Database Architecture - OpenData-tu/documentation GitHub Wiki
Version 0.1
| Version | Date | Modified by | Summary of changes |
|---|---|---|---|
| 0.2 | 2017-05-29 | Nico Tasche | Added datastructure |
| 0.1 | 2017-05-29 | Nico Tasche | Initial version |
Architecture of Database backend
Introduction
This document describes the basic architecture of the database system, which holds the collected open environment data.
Architecture Overview
TODO: put in a drawing of the architecture overview
The database backend consists of two databases.
- Relational Database
- A NoSQL Database as a data lake, is being used to hold all collected data from the data sources
The Relational Database
The relational database holds metadata about the data sources as well as configuration data and security information and serves as an abstraction layer to Elasticsearch
The NoSQL Database
The NoSQL database serves as a data lake and holds all the collected data
Requirements
- scale-able in the range of petabyte in size
- hundred of thousands of requests per minute
- high availablility
- partition tolerance
- immediate consistency is NOT necessary
Chosen Database
For the project Elasticsearch has been chosen, cause it is very scale-able and fast.
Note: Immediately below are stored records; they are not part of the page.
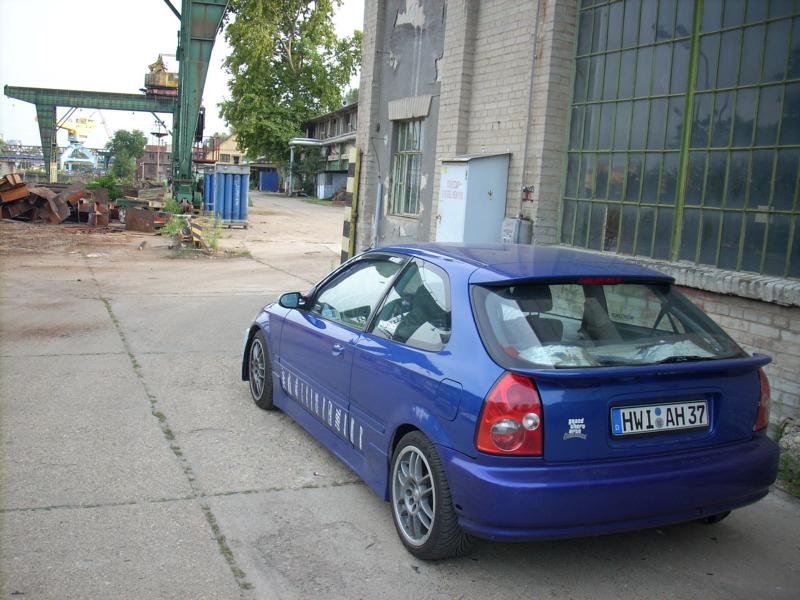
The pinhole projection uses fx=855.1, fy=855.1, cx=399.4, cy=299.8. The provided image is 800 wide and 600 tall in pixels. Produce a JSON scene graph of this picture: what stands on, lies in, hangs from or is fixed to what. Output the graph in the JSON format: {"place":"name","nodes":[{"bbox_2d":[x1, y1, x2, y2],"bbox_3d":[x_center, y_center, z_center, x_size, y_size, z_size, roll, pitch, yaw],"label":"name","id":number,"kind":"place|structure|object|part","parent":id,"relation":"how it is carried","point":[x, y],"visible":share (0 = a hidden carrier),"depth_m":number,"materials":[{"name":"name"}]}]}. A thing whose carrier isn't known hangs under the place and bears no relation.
{"place":"outdoors","nodes":[
{"label":"outdoors","id":0,"kind":"place"},
{"bbox_2d":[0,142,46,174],"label":"bridge","id":1,"kind":"structure","parent":0,"point":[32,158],"visible":0.56,"materials":[{"name":"metal"}]},
{"bbox_2d":[137,144,170,181],"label":"distant building","id":2,"kind":"structure","parent":0,"point":[153,163],"materials":[{"name":"brick"}]},
{"bbox_2d":[1,0,361,148],"label":"sky","id":3,"kind":"structure","parent":0,"point":[91,2],"materials":[{"name":"white"}]},
{"bbox_2d":[211,133,242,164],"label":"house","id":4,"kind":"structure","parent":0,"point":[224,145],"materials":[{"name":"beige paint"}]},
{"bbox_2d":[296,100,358,198],"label":"long building","id":5,"kind":"structure","parent":0,"point":[355,110],"materials":[{"name":"grey paint"}]},
{"bbox_2d":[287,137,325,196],"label":"pipe","id":6,"kind":"object","parent":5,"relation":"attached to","point":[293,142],"visible":0.72,"depth_m":58.89,"materials":[{"name":"metal"}]},
{"bbox_2d":[0,196,799,599],"label":"concrete pavement","id":7,"kind":"structure","parent":0,"point":[249,498],"materials":[{"name":"grey concrete"}]},
{"bbox_2d":[0,173,112,225],"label":"scrap pile","id":8,"kind":"object","parent":7,"relation":"on","point":[53,199],"visible":0.91,"depth_m":24.78,"materials":[{"name":"brown metal"}]},
{"bbox_2d":[86,173,123,200],"bbox_3d":[-11.339,-4.186,32.893,1.590,1.494,1.703,-1,9,-24],"label":"shrub","id":9,"kind":"object","parent":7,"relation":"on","point":[103,182],"visible":0.56,"depth_m":32.66,"materials":[{"name":"green plant"}]},
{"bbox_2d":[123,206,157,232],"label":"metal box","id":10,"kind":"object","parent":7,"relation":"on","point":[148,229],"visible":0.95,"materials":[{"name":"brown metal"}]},
{"bbox_2d":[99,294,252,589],"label":"weed","id":11,"kind":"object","parent":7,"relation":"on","point":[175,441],"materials":[{"name":"green plant"}]},
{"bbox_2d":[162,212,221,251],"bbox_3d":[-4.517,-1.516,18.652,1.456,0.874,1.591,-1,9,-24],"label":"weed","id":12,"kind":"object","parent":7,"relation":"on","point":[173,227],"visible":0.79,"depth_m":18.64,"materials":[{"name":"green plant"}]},
{"bbox_2d":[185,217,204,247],"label":"striped barrier","id":13,"kind":"object","parent":7,"relation":"on","point":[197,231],"visible":0.79,"depth_m":17.92,"materials":[{"name":"yellow"}]},
{"bbox_2d":[203,168,215,212],"bbox_3d":[-6.826,-4.049,31.827,0.983,1.849,0.980,-1,9,-24],"label":"blue container","id":14,"kind":"object","parent":7,"relation":"on","point":[206,180],"visible":0.42,"depth_m":31.42,"materials":[{"name":"blue metal"}]},
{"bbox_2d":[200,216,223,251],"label":"weed","id":15,"kind":"object","parent":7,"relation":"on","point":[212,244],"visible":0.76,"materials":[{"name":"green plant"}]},
{"bbox_2d":[213,164,249,226],"bbox_3d":[-5.247,-3.261,26.644,1.015,1.868,1.008,1,9,-11],"label":"blue container","id":16,"kind":"object","parent":7,"relation":"on","point":[244,205],"visible":0.95,"depth_m":26.30,"materials":[{"name":"blue metal"}]},
{"bbox_2d":[316,171,348,199],"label":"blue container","id":17,"kind":"object","parent":7,"relation":"on","point":[323,190],"visible":0.63,"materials":[{"name":"metal"}]},
{"bbox_2d":[341,146,360,262],"bbox_3d":[-0.821,-1.532,14.373,0.206,2.130,0.282,-1,9,-24],"label":"striped post","id":18,"kind":"object","parent":7,"relation":"on","point":[353,189],"visible":0.82,"depth_m":14.30,"materials":[{"name":"yellow metal"}]},
{"bbox_2d":[243,242,777,560],"bbox_3d":[0.373,0.261,5.364,1.687,1.326,3.936,-1,9,-24],"label":"blue car","id":19,"kind":"object","parent":7,"relation":"on","point":[461,320],"visible":0.97,"depth_m":4.05,"materials":[{"name":"blue metal"}]},
{"label":"wheel","id":20,"kind":"part","parent":19,"relation":"part of","materials":[{"name":"black rubber"}]},
{"label":"mirror","id":21,"kind":"part","parent":19,"relation":"part of","materials":[{"name":"blue plastic"}]},
{"label":"door handle","id":22,"kind":"part","parent":19,"relation":"part of","materials":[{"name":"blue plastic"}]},
{"label":"window","id":23,"kind":"part","parent":19,"relation":"part of","materials":[{"name":"clear glass"}]},
{"label":"window","id":24,"kind":"part","parent":19,"relation":"part of","materials":[{"name":"glass"}]},
{"label":"wheel","id":25,"kind":"part","parent":19,"relation":"part of","materials":[{"name":"black rubber"}]},
{"label":"fuel filler flap","id":26,"kind":"part","parent":19,"relation":"part of","materials":[{"name":"blue"}]},
{"label":"taillight","id":27,"kind":"part","parent":19,"relation":"part of","materials":[{"name":"red plastic"}]},
{"label":"window","id":28,"kind":"part","parent":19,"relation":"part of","materials":[{"name":"glass"}]},
{"label":"bumper","id":29,"kind":"part","parent":19,"relation":"part of","materials":[{"name":"blue plastic"}]},
{"bbox_2d":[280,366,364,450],"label":"decal lettering","id":30,"kind":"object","parent":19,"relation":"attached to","point":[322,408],"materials":[{"name":"white plastic"}]},
{"bbox_2d":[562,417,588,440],"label":"sticker","id":31,"kind":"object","parent":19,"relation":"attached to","point":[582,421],"visible":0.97,"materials":[{"name":"white plastic"}]},
{"bbox_2d":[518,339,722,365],"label":"plastic sheet","id":32,"kind":"object","parent":19,"relation":"in","point":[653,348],"visible":0.24,"depth_m":4.07,"materials":[{"name":"plastic"}]},
{"bbox_2d":[609,399,709,436],"bbox_3d":[1.210,0.547,3.967,0.610,0.159,0.092,-1,9,-24],"label":"license plate","id":33,"kind":"object","parent":19,"relation":"attached to","point":[636,410],"visible":0.97,"depth_m":3.95,"materials":[{"name":"white metal"}]},
{"bbox_2d":[774,418,799,496],"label":"weed","id":34,"kind":"object","parent":7,"relation":"on","point":[785,461],"visible":0.67,"depth_m":5.21,"materials":[{"name":"green plant"}]},
{"bbox_2d":[352,0,799,433],"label":"brick building","id":35,"kind":"structure","parent":0,"point":[494,126],"depth_m":10.90,"materials":[{"name":"brick"}]},
{"bbox_2d":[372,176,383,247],"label":"pipe","id":36,"kind":"object","parent":35,"relation":"attached to","point":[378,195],"visible":0.87,"depth_m":13.98,"materials":[{"name":"grey metal"}]},
{"bbox_2d":[389,117,424,215],"bbox_3d":[0.222,-2.151,13.592,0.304,1.728,1.274,-1,9,-24],"label":"window","id":37,"kind":"structure","parent":35,"relation":"in","point":[418,145],"depth_m":13.82,"materials":[{"name":"glass"}]},
{"bbox_2d":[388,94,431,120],"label":"window lintel","id":38,"kind":"structure","parent":35,"relation":"in","point":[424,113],"depth_m":12.99,"materials":[{"name":"grey"}]},
{"bbox_2d":[436,153,510,244],"bbox_3d":[0.833,-0.846,10.458,0.658,1.858,0.977,-1,9,-24],"label":"electrical cabinet","id":39,"kind":"object","parent":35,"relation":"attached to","point":[462,200],"visible":0.76,"depth_m":10.12,"materials":[{"name":"metal"}]},
{"bbox_2d":[501,216,531,244],"bbox_3d":[1.321,-0.726,9.769,0.266,0.452,0.349,-1,9,-24],"label":"electrical box","id":40,"kind":"object","parent":35,"relation":"attached to","point":[515,222],"visible":0.76,"depth_m":9.65,"materials":[{"name":"grey metal"}]},
{"bbox_2d":[521,185,533,201],"bbox_3d":[1.477,-1.234,9.923,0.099,0.193,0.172,-1,9,-24],"label":"red sign","id":41,"kind":"object","parent":35,"relation":"attached to","point":[525,190],"visible":0.91,"depth_m":9.90,"materials":[{"name":"red"}]},
{"bbox_2d":[519,0,541,207],"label":"pipe","id":42,"kind":"object","parent":35,"relation":"attached to","point":[532,76],"visible":0.95,"depth_m":10.09,"materials":[{"name":"grey metal"}]},
{"bbox_2d":[559,0,799,281],"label":"large window","id":43,"kind":"structure","parent":35,"relation":"in","point":[785,32],"depth_m":7.35,"materials":[{"name":"glass"}]},
{"bbox_2d":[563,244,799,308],"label":"window sill","id":44,"kind":"structure","parent":35,"relation":"attached to","point":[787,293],"materials":[{"name":"grey stone"}]},
{"bbox_2d":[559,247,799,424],"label":"low brick wall","id":45,"kind":"structure","parent":0,"point":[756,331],"depth_m":6.01,"materials":[{"name":"brick"}]},
{"label":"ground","id":46,"kind":"structure","parent":0},
{"bbox_2d":[55,112,101,170],"label":"crane","id":47,"kind":"object","parent":46,"relation":"on","point":[72,131],"visible":0.73,"materials":[{"name":"metal"}]},
{"bbox_2d":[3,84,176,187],"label":"gantry crane","id":48,"kind":"object","parent":46,"relation":"on","point":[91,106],"visible":0.85,"depth_m":48.71,"materials":[{"name":"green metal"}]},
{"bbox_2d":[144,54,178,97],"bbox_3d":[-13.120,-12.688,48.724,2.366,2.625,3.343,1,9,-12],"label":"machine","id":49,"kind":"object","parent":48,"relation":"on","point":[169,79],"visible":0.63,"depth_m":47.94,"materials":[{"name":"yellow metal"}]},
{"bbox_2d":[105,128,147,181],"label":"tree","id":50,"kind":"object","parent":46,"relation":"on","point":[125,140],"visible":0.9,"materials":[{"name":"green plant"}]},
{"bbox_2d":[152,118,166,179],"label":"utility pole","id":51,"kind":"object","parent":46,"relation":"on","point":[158,162],"visible":0.76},
{"bbox_2d":[259,169,278,192],"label":"blue container","id":52,"kind":"object","parent":46,"relation":"on","point":[269,173],"visible":0.87,"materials":[{"name":"blue metal"}]},
{"bbox_2d":[219,0,361,170],"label":"tree","id":53,"kind":"object","parent":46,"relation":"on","point":[293,54],"visible":0.92,"depth_m":58.38,"materials":[{"name":"green plant"}]},
{"bbox_2d":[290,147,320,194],"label":"shrub","id":54,"kind":"object","parent":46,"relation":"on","point":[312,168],"visible":0.72,"depth_m":58.90,"materials":[{"name":"green plant"}]}
]}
It is a horizontally scaling database which uses inverted indices for full text searches and b-k-d-trees for numerical and geo-spatial data.
Datamodell
Against my better judgment, we are going to implement a type focused datamanagment. That means we are following the data structure as follows:
Sample with Luftdate.info
index: "ambient_temperature_2017...",
doctype: "measurement",
{
"source_id": "luftdaten_info",
"device": "141",
"record_id": "uid for one set of sensordata",
"timestamp": "2017-06-06T00:02:10",
"timestamp_record": "this is gonna be the timestamp, when the data is included into the database",
"location":{
"lat": 48.779,
"lon": 9.160
},
"height": 122.5,
"licence": "gotta find out",
"sensor": "BME280",
"observation_value:" : 17.62,
"quality": 5
}
| Field | Value |
|---|---|
source_id |
name of data provider, which was provided during setup process |
device |
name for the device, for example name of a weather station |
timestamp |
time when data has been saved in this database |
timestamp_record |
timestamp from datasource on when the measurement has been taken place |
location |
location as object representation lat and lon explicitly named |
sensor |
is the name of the sensor |
height (optional) |
height in meter above sealevel |
license |
license is mandatory, even when it is empty, ore unknown |
observation_value: |
The value of the messurment, type is implied by the index |
quality_indicator: (optional) |
local quality indicator |
Why it is a bad idea to do it this way
one ground rule with elastic search is it, not to allow a elasticsearch index to grow indefinitely. Because, there might be a undefined number of data sources which might want to add their data to the database. That in turn means it might be possible, an index grows beyond the hardware capacity of an elasticsearch node which means it has to be reindex, which is computational very expensive.
Why do we still do it
It is one drawback, which we will have to except due to additional requirements. It is just one drawback which we can handy by monitoring the search cluster.